An intriguing puzzle for security researchers and some impressive unravelling of the attack path by Kaspersky. Not everyone had time for the persistent buzz that surrounded the disclosure of this component of what the Russian firm called “Operation Triangulation” however.
As one observer, Andy Thompson put it on X: “The overwhelming majority of adversaries that are relevant threats to the majority of organizations are using known and published tools and methodologies, but information security Twitter will go on a binge about the sophistication of apex actors that frankly are only relevant to a tiny fraction of the world, and likely the segment that needs to get hacked anyways,” he said dismissively.
In news that somewhat corroborates Thompson’s view , this week telco Orange said its Spanish arm had been hacked after attackers breached its RIPE account.

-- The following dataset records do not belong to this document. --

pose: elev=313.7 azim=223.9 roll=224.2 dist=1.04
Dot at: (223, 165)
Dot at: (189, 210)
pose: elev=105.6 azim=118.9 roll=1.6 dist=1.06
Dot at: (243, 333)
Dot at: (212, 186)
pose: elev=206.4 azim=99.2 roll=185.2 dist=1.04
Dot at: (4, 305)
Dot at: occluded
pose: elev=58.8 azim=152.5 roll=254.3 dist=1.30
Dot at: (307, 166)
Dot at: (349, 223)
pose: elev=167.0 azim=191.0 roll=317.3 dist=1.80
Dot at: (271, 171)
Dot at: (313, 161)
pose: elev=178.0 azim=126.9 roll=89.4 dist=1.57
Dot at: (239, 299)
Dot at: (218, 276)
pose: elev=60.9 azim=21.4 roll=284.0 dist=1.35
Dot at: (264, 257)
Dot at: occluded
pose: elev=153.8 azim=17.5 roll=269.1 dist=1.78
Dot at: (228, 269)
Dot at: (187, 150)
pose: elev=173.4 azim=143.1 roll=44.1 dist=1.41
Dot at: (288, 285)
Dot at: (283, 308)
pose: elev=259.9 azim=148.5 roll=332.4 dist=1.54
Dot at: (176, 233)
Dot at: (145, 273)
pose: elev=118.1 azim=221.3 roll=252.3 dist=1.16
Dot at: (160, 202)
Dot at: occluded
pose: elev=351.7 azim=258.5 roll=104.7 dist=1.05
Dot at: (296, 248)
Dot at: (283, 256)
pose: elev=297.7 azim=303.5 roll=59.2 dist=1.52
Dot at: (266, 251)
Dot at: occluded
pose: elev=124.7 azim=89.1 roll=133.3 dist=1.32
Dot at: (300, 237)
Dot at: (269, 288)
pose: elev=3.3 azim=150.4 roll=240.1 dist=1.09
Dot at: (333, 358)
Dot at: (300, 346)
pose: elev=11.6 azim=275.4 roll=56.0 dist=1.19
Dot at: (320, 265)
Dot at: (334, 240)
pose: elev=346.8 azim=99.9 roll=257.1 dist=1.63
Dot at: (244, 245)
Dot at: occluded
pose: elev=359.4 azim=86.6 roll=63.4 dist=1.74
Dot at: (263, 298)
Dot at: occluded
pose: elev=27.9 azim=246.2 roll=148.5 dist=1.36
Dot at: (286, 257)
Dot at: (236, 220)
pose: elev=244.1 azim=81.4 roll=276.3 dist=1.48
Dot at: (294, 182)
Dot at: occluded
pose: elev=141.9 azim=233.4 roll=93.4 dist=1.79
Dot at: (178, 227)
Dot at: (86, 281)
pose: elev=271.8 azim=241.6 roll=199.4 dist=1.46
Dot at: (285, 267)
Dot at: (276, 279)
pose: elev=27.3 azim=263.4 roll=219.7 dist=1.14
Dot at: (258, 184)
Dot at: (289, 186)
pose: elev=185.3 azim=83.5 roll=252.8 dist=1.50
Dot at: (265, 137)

RIPE, a non-profit, allocates and registers blocks of Internet number resources to Internet service providers (ISPs) and other organisations. The attackers used stolen credentials to login to RIPE.
As security researcher Kevin Beaumont noted, no MFA was set up on the account: “RIPE don’t require it, and it isn’t enabled by default for new accounts either. Also, there is no sane password policy at RIPE — you can use borisjohnson as your password, in other words it is a powder keg.”